Care for serious symptoms

After a disaster, some people will experience more serious symptoms and benefit by consulting with behavioral health professionals. Signs of concern could be crying uncontrollably for days, disorientation, becoming seriously withdrawn, neglecting basic self-care, using alcohol or drugs to excess, thoughts of harming yourself or others, or simply being dissatisfied with current coping abilities.

People on medication to control mental health conditions are advised to contact their medical providers to determine if adjustments are needed based on how they are being affected by the disaster and its aftermath.

Contact your county mental health care provider for assistance.
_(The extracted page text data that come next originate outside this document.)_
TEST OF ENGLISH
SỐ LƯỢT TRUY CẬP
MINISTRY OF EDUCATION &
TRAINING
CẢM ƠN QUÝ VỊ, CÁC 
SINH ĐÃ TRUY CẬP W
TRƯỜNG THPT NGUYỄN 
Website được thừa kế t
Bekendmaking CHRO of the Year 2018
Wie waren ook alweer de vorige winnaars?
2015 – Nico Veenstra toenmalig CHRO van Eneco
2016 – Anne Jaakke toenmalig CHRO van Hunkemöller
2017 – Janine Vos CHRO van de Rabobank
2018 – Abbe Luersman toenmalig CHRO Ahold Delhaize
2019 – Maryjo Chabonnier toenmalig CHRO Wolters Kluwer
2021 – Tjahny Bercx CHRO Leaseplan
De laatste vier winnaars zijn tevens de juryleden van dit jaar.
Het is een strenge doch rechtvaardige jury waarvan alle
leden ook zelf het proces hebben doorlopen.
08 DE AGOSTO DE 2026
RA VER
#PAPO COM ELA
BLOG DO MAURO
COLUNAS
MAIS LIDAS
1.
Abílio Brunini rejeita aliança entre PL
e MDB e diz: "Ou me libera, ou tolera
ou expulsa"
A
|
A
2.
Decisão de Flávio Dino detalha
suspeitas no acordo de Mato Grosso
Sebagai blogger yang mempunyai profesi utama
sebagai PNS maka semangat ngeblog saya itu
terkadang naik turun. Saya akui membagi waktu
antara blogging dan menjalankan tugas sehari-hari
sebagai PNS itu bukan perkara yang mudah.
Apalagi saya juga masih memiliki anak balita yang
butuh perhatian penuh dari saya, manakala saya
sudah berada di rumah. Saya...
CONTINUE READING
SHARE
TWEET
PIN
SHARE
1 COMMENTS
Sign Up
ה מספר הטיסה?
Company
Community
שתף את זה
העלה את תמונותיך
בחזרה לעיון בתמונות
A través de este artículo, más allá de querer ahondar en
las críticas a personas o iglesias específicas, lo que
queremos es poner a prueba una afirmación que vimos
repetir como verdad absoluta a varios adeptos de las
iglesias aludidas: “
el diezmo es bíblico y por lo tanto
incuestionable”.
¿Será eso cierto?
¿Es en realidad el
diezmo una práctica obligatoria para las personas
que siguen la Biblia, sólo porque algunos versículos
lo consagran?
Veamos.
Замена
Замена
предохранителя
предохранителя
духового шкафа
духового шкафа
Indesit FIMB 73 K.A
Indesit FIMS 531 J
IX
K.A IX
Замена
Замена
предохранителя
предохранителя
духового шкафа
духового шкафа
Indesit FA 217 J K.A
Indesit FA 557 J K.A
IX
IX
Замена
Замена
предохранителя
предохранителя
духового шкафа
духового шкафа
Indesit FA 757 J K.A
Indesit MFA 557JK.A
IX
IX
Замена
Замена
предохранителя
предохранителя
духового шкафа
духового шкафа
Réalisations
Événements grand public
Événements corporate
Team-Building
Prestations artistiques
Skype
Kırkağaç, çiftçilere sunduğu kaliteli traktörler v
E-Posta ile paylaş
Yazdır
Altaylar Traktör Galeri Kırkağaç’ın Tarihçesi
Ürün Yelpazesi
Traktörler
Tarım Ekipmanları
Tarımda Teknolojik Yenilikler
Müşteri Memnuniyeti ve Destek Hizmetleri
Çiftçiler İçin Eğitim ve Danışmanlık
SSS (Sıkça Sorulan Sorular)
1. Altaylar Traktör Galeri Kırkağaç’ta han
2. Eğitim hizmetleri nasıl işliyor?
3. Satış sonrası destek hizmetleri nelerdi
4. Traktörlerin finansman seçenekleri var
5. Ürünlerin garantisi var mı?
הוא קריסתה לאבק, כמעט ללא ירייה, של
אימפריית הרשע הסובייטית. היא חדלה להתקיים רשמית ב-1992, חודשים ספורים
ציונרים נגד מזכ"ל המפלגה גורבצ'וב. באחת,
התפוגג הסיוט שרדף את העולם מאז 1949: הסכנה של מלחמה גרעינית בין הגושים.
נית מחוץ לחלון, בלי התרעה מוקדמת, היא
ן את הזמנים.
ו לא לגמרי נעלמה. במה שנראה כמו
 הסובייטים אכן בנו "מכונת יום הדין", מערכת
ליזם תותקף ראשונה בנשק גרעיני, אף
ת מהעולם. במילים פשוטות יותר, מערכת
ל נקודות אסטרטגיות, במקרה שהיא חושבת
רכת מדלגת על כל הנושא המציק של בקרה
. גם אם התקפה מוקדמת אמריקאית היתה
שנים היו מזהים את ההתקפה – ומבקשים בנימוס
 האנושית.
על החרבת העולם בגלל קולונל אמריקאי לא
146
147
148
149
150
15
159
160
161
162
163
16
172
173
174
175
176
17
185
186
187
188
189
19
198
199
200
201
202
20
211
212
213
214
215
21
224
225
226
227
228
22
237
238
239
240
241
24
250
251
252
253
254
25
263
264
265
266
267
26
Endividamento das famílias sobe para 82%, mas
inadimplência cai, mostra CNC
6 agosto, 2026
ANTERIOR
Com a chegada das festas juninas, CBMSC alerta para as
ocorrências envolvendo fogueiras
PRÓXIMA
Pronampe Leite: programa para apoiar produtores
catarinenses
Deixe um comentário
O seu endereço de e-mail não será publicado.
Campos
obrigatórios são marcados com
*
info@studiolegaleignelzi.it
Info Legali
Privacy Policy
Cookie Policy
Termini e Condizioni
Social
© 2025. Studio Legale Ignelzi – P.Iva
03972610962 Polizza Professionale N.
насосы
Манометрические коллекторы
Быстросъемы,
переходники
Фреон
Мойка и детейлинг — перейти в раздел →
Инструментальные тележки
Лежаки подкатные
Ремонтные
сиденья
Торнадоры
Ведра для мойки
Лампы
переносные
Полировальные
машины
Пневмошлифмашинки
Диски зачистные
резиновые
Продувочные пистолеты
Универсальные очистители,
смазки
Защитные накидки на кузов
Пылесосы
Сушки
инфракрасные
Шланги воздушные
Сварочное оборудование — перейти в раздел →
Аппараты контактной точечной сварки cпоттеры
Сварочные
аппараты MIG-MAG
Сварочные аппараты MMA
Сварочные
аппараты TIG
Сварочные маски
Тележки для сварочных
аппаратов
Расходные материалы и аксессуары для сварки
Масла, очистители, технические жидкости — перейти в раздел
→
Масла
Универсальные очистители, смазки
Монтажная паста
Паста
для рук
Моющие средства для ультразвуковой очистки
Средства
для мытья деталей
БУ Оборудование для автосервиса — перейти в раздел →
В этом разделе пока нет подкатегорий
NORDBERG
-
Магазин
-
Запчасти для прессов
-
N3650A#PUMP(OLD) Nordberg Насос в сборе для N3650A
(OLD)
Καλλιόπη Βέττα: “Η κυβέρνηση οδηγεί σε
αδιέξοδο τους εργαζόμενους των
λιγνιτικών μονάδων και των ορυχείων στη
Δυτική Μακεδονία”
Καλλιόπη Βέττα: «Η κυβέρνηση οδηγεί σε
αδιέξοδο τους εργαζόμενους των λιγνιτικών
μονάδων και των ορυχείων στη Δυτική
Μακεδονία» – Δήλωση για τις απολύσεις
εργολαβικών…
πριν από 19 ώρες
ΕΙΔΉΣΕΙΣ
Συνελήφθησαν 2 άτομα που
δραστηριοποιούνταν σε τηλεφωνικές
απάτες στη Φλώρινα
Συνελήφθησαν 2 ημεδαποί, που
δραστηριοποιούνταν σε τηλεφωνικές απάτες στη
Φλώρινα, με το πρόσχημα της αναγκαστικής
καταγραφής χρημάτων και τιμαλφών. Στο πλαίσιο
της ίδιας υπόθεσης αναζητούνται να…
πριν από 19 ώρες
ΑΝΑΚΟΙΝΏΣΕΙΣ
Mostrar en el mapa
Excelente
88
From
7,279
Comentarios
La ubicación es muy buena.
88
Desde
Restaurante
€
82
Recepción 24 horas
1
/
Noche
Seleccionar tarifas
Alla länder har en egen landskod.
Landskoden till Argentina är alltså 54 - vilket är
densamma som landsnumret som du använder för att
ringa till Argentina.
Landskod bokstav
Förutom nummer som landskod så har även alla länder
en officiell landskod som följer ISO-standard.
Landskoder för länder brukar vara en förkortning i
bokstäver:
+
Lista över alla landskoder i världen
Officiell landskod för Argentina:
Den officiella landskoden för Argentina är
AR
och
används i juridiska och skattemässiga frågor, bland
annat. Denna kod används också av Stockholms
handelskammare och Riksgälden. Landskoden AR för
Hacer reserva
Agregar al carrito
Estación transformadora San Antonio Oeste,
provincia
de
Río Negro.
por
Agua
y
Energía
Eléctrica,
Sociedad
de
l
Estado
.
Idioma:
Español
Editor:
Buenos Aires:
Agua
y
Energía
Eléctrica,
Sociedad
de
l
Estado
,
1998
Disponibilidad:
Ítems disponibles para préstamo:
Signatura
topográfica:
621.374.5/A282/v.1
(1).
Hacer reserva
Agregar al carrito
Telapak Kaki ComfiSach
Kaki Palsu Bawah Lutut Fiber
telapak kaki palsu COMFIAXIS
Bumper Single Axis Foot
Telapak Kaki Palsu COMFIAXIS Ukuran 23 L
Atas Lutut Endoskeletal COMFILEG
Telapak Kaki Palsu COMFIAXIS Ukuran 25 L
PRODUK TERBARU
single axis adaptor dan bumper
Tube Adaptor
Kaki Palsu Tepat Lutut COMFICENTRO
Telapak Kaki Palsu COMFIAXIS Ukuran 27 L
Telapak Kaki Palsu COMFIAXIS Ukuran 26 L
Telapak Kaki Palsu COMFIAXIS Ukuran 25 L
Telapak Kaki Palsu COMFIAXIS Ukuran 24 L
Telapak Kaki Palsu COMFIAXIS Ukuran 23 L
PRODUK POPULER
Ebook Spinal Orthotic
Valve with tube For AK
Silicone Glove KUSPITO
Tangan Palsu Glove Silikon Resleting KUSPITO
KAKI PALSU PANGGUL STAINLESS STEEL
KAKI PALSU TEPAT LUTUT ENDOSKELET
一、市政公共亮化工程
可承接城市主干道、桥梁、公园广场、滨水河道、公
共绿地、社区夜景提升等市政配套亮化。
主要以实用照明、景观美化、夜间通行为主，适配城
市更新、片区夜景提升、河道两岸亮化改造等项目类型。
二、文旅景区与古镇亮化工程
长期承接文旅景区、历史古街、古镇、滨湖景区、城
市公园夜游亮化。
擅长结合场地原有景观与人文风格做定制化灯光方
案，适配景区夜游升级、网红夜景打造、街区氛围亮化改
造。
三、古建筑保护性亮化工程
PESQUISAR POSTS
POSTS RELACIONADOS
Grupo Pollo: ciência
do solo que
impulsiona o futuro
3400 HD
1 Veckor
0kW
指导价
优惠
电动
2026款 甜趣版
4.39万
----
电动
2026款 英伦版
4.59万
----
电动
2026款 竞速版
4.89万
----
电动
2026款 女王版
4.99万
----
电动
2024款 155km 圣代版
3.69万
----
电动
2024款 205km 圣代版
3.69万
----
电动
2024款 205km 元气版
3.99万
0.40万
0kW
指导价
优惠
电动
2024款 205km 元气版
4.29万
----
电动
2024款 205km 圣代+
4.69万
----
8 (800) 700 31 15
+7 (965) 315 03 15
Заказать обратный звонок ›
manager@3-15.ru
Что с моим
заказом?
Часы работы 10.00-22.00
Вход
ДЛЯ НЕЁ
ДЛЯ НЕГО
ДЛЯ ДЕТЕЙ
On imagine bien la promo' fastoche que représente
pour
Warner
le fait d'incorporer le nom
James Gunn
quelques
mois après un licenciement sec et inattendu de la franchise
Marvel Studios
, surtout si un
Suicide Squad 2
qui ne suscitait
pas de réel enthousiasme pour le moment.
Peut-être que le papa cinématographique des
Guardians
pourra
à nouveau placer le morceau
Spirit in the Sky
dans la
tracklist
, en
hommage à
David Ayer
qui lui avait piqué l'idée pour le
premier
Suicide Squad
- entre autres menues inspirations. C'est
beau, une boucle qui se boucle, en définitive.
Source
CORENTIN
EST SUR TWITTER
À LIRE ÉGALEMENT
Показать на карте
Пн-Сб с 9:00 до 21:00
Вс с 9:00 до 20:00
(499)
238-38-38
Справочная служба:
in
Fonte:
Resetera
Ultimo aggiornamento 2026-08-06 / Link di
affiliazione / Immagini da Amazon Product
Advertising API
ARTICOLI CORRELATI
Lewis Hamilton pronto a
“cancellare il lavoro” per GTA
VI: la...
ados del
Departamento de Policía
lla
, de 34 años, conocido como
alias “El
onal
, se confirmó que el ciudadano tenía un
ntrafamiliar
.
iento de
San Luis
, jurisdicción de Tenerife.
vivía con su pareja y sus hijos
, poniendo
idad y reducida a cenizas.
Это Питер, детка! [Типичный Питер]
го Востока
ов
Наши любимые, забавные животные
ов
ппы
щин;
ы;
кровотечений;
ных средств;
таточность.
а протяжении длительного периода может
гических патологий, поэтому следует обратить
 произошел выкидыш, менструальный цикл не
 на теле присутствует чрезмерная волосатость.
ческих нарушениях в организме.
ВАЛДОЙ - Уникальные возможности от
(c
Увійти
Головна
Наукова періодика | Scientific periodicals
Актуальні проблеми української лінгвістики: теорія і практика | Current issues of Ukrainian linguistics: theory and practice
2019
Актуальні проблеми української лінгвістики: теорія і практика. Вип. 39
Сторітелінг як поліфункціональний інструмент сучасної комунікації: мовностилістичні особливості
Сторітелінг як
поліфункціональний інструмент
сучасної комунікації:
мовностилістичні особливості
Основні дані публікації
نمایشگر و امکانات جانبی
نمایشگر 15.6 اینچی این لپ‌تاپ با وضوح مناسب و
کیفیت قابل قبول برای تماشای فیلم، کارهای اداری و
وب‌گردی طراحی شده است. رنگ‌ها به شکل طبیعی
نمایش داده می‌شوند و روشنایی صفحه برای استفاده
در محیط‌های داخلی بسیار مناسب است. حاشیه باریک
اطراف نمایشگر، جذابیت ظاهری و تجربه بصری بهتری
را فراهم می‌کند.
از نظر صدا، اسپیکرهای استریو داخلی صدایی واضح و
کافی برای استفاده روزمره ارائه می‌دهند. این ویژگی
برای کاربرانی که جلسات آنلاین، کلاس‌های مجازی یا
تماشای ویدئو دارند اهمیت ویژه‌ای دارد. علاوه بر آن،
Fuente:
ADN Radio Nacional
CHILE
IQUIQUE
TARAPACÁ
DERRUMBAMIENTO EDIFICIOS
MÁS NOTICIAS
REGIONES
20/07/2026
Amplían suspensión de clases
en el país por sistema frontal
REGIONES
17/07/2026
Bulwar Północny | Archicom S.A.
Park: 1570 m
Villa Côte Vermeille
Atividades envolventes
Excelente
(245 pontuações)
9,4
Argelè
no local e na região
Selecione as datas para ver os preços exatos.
Note: Hughes, an Oregon licensed psychologist, graduated from Pacific University School of Professional Psychology, held a private practice in Beaverton and was a teacher at the University of Portland. She contracted with the Oregon Department of Human Services to complete the Oregon behavioral health plan and help counties establish their local response plans.  She is a mental health volunteer with the American Red Cross and has participated in some 50 disaster relief efforts since 1993. She was primary author of the Red Cross’ Foundations of Disaster Mental Health course and has written psychology textbooks.